How old are these peop... (stops, looks around at coworkers)... nevermind.
@Matt, true dat:
Now that I know what's in Cody Lindley's book, I'm thinking about learning how to read.
thanks for the info - just bought one :-)
will dig into it!
hehehe... i'll admit i'm one of those developers. I'll make sure to pick up this book :)
I find it interesting that Cody didn't seem to include any date or copyright information on the book (not even the build-in tools that PDF's usually offer.)
Does he intend this to be some sort of Creative Commons thing?
(Cuz' if so, I'm totally sharing this with all my friends. ;-P)
My understanding is that, under current US copyright law, ALL creative expression is now intrinsically copyrighted, even if the author doesn't explicitly declare it copyrighted.

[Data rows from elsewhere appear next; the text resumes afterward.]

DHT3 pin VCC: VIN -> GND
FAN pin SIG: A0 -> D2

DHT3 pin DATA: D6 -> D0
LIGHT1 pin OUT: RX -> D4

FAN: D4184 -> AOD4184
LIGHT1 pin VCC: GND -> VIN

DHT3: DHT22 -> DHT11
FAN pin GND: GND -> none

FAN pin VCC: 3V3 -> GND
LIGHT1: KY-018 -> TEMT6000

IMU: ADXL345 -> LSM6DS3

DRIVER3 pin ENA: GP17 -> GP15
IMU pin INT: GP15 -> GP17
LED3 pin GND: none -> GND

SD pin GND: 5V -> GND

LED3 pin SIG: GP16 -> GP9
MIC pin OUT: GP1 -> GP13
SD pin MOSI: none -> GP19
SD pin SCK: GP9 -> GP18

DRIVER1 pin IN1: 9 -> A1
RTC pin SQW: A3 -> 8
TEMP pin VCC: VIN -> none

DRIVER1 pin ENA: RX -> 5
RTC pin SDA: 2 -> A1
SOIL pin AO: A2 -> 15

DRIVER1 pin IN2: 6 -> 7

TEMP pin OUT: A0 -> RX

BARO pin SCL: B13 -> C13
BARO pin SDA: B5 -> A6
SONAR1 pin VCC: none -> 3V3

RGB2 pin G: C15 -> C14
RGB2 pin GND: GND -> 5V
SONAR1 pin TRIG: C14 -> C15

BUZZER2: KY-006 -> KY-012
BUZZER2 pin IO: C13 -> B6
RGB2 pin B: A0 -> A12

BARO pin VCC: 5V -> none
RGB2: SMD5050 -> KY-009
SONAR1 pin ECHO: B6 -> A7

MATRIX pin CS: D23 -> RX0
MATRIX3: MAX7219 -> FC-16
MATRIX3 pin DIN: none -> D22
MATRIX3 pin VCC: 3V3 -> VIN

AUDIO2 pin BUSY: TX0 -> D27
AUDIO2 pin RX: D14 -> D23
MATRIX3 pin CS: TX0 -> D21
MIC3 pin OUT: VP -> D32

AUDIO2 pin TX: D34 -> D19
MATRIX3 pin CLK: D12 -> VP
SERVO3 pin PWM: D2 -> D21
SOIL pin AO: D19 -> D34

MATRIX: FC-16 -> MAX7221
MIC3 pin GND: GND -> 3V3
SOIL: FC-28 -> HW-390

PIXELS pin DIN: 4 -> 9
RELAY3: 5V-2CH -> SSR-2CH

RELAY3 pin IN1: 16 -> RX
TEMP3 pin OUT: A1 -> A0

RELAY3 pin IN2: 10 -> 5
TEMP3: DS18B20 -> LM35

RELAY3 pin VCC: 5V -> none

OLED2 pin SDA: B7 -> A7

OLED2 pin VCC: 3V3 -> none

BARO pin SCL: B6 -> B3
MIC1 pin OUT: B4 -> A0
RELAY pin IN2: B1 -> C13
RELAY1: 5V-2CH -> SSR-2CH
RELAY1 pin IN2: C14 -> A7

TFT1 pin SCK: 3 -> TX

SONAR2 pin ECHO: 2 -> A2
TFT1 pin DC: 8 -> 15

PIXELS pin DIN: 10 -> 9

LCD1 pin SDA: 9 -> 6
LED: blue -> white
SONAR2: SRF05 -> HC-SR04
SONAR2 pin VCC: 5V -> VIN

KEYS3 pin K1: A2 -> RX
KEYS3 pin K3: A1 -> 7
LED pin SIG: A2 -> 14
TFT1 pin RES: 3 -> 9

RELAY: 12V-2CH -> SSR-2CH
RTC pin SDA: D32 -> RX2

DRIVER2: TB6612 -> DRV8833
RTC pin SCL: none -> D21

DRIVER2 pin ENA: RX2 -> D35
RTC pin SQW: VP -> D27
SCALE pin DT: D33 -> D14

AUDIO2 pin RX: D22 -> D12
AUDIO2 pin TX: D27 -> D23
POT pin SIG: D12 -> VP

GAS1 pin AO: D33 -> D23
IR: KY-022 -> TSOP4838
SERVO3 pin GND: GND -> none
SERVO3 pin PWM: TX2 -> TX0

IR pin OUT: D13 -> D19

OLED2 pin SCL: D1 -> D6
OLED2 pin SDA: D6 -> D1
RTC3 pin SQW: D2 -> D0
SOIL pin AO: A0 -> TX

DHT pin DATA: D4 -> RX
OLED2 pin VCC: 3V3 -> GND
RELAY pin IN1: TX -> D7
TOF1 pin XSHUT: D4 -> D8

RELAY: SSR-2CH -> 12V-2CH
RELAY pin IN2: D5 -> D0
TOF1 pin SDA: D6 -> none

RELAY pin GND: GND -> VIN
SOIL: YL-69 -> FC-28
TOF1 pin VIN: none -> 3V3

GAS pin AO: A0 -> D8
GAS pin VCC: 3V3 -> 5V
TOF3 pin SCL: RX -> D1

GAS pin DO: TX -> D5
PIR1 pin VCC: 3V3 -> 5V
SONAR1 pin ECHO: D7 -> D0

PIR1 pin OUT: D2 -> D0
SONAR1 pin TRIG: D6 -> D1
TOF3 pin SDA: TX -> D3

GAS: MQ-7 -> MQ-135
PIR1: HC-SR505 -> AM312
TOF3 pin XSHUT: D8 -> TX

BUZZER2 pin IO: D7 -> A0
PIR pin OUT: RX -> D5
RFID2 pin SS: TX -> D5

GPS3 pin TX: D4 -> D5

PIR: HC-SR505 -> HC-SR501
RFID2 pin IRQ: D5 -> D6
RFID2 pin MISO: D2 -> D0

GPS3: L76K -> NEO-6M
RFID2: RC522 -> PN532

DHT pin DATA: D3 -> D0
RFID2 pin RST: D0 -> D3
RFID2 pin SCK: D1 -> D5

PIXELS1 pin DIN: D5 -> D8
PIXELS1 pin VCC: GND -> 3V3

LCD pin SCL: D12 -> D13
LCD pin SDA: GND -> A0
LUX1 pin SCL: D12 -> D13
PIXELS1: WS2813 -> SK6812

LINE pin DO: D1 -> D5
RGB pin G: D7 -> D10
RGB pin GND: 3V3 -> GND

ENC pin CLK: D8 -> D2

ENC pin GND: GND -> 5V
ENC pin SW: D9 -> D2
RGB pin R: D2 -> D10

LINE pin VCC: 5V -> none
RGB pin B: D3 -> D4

If you create a work that's derivative of a work protected by intrinsic copyright, it could be "innocent infringement". (You have the defense "I didn't know the author intended it to be copyrighted.") As I understand it, that's the purpose of "takedown notices". That is, you haven't committed a tort yet because copyright wasn't declared, but you have to take it down, now that you know it's copyrighted.
I'm not a lawyer. And some of that is word-of-mouth from intellectual property lawyers I've talked to (= second hand information, subject to miscommunication).
Also, I haven't bought the book yet, because I'm handling some work emergencies. So I don't know whether or not Cody said "You can use these snippets.". But in general, it's always safest to rely on one's own creative expression.